_Instructions to follow_
Within the records below, find each line that holds the string "worn", then copy it.

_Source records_
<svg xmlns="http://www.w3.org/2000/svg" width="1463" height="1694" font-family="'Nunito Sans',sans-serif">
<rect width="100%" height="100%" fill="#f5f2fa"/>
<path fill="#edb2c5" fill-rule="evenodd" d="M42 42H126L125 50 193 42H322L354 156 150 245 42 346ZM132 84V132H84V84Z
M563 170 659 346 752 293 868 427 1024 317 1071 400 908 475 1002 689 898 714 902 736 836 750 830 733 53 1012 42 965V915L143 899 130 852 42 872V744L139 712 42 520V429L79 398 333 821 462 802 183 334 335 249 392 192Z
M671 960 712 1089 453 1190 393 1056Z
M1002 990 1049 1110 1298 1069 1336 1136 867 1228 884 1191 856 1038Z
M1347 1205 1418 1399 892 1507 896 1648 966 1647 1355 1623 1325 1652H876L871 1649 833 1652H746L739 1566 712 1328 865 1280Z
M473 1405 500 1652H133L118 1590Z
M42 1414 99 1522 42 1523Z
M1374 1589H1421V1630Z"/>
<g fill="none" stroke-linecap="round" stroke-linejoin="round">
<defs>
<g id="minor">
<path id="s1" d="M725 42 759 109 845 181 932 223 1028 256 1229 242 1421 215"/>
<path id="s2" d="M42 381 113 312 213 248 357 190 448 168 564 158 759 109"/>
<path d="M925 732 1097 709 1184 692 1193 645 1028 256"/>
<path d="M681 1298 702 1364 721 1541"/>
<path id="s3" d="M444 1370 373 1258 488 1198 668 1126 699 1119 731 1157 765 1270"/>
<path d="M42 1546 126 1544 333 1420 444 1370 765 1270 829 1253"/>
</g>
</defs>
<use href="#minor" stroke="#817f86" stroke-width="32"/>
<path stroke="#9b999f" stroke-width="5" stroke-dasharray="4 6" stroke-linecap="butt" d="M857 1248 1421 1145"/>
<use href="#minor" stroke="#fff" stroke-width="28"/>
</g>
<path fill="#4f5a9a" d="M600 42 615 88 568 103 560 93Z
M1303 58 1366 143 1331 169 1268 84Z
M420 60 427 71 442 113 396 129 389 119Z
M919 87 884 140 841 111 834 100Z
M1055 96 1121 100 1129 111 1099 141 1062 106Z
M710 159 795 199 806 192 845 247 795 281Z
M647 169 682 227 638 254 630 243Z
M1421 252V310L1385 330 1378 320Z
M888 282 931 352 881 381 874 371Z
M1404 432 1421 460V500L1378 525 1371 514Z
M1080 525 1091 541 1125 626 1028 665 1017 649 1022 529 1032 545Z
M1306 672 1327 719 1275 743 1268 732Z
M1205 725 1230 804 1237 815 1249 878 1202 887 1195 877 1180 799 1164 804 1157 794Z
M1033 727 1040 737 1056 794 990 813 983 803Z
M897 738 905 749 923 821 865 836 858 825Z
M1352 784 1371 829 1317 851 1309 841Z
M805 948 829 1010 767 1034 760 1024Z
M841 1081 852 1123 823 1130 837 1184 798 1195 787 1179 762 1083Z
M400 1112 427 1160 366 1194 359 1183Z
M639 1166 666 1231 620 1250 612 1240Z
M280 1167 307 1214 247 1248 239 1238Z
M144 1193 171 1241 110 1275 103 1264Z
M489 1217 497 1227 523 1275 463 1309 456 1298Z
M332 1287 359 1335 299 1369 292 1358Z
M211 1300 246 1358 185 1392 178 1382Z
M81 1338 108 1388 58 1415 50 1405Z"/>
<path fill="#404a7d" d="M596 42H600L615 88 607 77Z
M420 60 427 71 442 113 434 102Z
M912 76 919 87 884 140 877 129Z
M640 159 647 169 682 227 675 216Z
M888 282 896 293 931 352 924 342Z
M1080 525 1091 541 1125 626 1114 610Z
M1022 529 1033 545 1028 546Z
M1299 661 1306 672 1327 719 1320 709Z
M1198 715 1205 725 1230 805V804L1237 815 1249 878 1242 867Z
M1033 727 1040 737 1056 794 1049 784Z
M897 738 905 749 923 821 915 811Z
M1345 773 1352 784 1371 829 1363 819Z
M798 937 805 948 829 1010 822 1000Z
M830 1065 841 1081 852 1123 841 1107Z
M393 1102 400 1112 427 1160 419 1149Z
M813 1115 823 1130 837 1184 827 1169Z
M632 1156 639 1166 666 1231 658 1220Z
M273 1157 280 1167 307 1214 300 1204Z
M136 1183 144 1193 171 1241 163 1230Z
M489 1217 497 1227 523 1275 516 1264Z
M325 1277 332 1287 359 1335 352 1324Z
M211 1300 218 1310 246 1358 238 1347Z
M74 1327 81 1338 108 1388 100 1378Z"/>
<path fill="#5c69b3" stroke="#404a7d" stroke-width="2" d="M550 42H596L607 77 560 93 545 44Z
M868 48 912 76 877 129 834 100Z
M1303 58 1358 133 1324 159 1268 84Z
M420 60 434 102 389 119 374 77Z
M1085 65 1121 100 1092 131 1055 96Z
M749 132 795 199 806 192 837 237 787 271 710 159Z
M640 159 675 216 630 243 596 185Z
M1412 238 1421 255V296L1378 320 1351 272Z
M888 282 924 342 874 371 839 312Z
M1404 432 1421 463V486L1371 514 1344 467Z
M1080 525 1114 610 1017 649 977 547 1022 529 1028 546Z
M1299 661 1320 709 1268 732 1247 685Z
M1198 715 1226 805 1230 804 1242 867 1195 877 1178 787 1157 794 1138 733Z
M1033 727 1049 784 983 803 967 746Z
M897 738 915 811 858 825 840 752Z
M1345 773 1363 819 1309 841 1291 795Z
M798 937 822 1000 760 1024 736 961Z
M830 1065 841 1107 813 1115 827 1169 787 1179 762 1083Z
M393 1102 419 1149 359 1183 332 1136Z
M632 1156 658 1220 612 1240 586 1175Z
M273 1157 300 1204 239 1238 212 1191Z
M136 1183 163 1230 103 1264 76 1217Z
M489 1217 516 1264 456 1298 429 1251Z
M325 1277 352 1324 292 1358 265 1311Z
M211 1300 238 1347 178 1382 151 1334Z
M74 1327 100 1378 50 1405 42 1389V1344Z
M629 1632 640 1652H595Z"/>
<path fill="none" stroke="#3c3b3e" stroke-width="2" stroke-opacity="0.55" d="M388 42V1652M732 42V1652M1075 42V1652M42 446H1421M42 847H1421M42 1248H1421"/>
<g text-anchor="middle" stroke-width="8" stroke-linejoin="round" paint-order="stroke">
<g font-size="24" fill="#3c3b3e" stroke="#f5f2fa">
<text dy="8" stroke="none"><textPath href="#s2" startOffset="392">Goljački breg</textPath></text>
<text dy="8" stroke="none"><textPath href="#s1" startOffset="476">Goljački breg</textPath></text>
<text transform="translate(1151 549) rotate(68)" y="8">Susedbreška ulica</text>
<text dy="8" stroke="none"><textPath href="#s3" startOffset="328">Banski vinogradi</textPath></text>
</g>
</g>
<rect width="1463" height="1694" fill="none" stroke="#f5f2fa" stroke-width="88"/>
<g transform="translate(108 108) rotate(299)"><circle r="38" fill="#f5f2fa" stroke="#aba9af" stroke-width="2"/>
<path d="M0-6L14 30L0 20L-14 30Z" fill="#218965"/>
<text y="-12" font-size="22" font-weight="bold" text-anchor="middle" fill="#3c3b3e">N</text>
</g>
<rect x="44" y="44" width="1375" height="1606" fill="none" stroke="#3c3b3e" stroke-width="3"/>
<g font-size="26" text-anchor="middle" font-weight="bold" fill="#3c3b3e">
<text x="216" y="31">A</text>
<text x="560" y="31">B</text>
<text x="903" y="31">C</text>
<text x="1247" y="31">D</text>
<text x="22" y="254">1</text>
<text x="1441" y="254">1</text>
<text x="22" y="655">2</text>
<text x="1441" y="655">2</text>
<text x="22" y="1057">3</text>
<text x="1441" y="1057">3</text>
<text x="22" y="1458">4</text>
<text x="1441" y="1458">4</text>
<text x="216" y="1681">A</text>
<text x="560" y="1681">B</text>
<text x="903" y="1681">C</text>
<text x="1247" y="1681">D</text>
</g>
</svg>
--
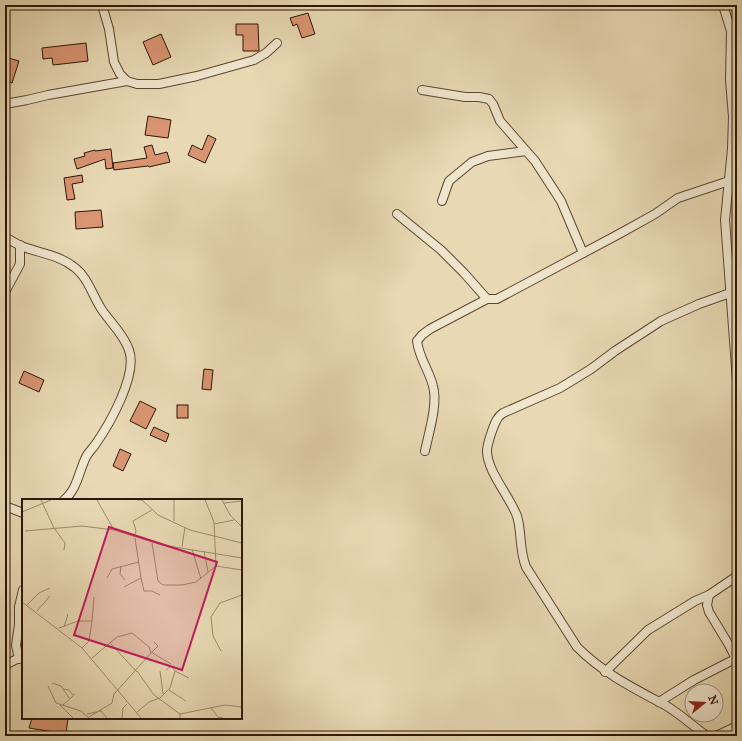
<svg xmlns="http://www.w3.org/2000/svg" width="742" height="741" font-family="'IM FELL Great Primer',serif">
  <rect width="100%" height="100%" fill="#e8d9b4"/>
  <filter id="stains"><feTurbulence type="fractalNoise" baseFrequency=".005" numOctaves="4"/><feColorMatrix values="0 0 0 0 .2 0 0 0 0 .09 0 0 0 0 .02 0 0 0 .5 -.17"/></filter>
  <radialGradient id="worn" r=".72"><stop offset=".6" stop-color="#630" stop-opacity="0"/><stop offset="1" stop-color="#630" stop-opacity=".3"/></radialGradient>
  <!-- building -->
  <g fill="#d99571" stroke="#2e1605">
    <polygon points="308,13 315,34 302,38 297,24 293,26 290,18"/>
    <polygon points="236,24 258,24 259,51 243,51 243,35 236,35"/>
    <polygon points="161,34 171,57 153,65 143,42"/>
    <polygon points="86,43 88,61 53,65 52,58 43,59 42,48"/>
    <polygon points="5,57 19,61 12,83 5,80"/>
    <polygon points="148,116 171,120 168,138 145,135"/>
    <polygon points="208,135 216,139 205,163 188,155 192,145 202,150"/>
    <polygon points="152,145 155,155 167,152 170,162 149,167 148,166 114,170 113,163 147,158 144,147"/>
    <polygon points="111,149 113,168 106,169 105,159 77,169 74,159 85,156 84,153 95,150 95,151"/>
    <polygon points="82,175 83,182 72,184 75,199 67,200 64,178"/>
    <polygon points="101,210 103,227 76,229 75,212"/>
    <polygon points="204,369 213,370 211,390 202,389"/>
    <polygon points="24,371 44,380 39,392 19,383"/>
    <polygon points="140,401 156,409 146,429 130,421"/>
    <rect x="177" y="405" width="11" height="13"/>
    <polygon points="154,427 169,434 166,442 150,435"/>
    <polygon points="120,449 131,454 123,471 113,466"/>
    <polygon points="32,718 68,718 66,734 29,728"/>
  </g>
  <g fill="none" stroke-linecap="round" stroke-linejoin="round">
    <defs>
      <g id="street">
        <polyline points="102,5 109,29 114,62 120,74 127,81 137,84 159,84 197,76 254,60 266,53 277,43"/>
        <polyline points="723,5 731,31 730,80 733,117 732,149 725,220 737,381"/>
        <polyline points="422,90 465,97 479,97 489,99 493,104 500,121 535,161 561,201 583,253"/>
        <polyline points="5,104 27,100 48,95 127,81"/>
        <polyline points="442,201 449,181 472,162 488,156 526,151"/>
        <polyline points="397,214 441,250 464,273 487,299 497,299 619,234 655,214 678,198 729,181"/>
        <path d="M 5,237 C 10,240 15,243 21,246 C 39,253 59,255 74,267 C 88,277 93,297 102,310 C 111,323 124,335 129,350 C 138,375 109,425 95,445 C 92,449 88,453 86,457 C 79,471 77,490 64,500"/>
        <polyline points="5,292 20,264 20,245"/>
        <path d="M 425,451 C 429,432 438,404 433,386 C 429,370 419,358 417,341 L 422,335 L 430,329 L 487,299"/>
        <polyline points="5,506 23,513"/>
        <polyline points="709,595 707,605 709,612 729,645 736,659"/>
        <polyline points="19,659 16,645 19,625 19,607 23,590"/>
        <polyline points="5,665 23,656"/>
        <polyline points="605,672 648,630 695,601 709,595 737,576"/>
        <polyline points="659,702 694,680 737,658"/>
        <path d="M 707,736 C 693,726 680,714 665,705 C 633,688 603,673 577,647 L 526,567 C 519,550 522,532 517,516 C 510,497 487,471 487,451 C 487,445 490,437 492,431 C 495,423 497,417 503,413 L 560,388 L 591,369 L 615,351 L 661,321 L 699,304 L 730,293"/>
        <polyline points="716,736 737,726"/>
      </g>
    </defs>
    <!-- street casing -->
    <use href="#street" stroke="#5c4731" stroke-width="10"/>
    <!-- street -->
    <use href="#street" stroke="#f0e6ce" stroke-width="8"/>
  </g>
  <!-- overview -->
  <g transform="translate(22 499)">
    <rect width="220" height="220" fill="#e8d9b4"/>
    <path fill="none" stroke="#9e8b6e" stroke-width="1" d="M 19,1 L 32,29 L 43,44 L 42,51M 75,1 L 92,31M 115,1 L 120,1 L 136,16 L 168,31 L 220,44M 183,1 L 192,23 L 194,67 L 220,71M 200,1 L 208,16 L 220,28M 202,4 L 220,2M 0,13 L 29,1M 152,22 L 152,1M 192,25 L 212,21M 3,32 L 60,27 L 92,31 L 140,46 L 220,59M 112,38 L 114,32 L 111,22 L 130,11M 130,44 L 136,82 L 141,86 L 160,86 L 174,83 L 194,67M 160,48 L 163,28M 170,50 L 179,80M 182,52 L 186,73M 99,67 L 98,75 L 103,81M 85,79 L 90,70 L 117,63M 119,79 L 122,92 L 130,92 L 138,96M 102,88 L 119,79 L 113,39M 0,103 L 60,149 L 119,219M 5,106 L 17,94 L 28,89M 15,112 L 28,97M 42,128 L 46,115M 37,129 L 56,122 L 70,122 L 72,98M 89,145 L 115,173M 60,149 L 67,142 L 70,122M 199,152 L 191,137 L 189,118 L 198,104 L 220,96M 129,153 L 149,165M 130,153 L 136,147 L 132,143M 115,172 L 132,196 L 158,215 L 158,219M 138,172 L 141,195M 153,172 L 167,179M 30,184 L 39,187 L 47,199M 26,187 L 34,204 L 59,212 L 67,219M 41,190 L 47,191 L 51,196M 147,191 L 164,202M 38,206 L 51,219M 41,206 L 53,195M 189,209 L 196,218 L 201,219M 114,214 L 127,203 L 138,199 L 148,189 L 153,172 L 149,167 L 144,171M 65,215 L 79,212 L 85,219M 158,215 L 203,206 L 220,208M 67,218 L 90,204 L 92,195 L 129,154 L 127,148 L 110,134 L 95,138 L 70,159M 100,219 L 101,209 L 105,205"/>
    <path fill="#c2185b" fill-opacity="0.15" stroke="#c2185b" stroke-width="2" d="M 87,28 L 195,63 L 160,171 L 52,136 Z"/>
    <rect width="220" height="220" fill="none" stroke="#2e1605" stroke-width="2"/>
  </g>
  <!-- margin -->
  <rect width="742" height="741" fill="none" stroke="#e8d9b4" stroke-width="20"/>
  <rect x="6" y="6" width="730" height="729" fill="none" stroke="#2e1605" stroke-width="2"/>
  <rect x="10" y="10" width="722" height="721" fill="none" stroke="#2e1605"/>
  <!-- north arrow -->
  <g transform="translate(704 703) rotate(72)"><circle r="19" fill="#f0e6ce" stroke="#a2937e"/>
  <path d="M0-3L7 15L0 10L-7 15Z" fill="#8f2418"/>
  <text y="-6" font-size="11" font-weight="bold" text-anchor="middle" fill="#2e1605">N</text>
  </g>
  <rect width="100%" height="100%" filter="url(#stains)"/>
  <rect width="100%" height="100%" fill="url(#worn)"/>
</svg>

_Solved problem_
  <radialGradient id="worn" r=".72"><stop offset=".6" stop-color="#630" stop-opacity="0"/><stop offset="1" stop-color="#630" stop-opacity=".3"/></radialGradient>
  <rect width="100%" height="100%" fill="url(#worn)"/>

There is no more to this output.